TASK DIRECTIONS: Retype the records below word for word and omit any image.

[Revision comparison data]
━━━━━━━━━━━━━━━━━━━━

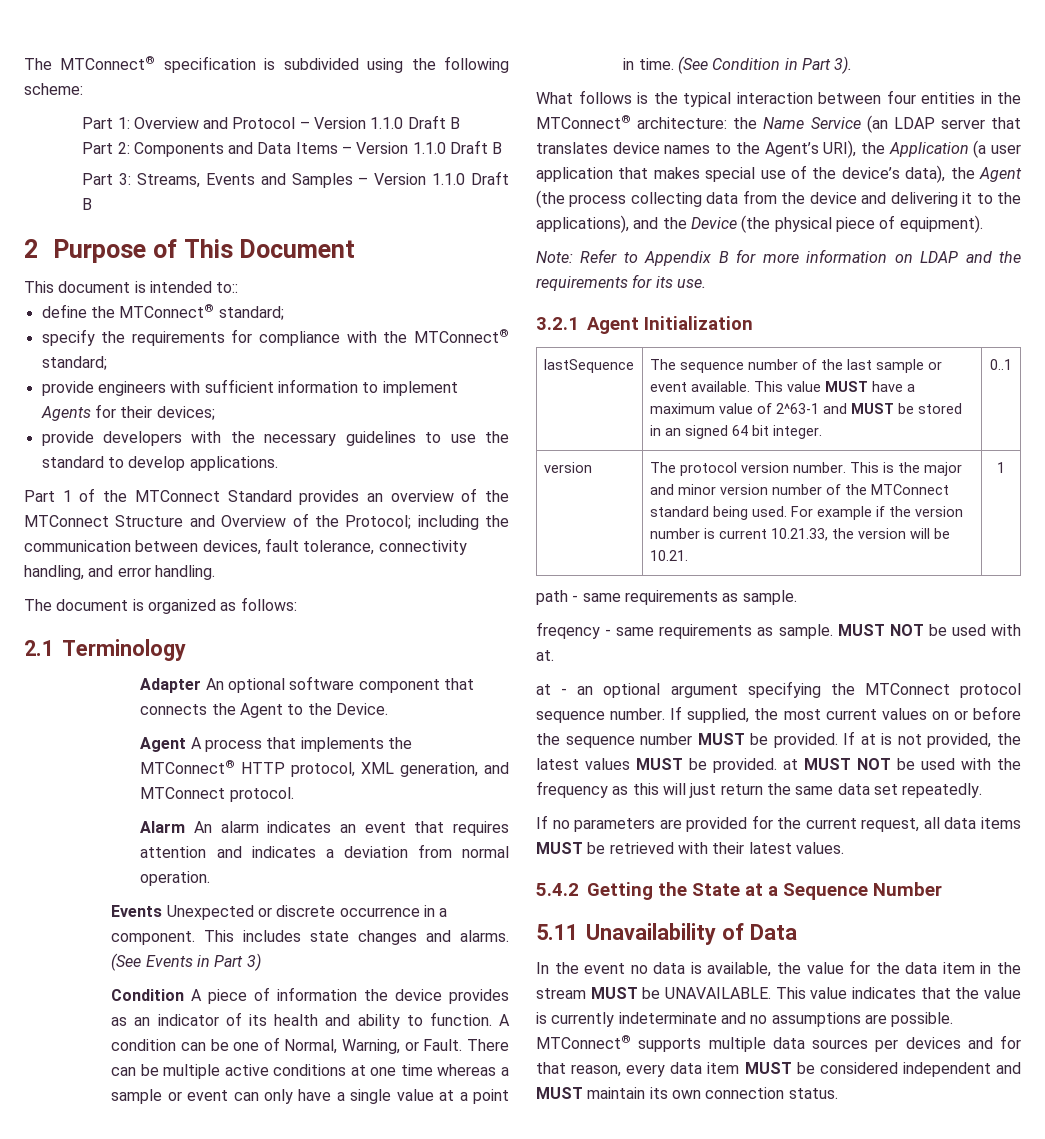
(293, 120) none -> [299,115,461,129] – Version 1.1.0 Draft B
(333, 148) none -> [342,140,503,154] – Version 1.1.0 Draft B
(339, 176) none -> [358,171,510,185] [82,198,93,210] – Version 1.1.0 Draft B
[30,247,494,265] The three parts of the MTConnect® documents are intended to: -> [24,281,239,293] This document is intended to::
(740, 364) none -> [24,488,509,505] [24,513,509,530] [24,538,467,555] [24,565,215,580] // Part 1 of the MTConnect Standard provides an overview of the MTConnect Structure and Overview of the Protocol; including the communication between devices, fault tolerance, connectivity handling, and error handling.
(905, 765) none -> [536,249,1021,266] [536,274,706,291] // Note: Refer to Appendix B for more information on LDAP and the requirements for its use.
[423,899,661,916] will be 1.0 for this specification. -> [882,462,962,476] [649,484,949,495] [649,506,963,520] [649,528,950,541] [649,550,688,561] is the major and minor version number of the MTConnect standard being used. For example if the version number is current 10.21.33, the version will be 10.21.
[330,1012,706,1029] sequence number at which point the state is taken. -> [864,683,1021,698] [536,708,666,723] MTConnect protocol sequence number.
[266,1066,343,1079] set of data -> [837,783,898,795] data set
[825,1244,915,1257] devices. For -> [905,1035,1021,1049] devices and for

━━━━━━━━━━━━━━━━━━━━

COMPLETED TASK:
(293, 120) none -> [299,115,461,129] – Version 1.1.0 Draft B
(333, 148) none -> [342,140,503,154] – Version 1.1.0 Draft B
(339, 176) none -> [358,171,510,185] [82,198,93,210] – Version 1.1.0 Draft B
[30,247,494,265] The three parts of the MTConnect® documents are intended to: -> [24,281,239,293] This document is intended to::
(740, 364) none -> [24,488,509,505] [24,513,509,530] [24,538,467,555] [24,565,215,580] // Part 1 of the MTConnect Standard provides an overview of the MTConnect Structure and Overview of the Protocol; including the communication between devices, fault tolerance, connectivity handling, and error handling.
(905, 765) none -> [536,249,1021,266] [536,274,706,291] // Note: Refer to Appendix B for more information on LDAP and the requirements for its use.
[423,899,661,916] will be 1.0 for this specification. -> [882,462,962,476] [649,484,949,495] [649,506,963,520] [649,528,950,541] [649,550,688,561] is the major and minor version number of the MTConnect standard being used. For example if the version number is current 10.21.33, the version will be 10.21.
[330,1012,706,1029] sequence number at which point the state is taken. -> [864,683,1021,698] [536,708,666,723] MTConnect protocol sequence number.
[266,1066,343,1079] set of data -> [837,783,898,795] data set
[825,1244,915,1257] devices. For -> [905,1035,1021,1049] devices and for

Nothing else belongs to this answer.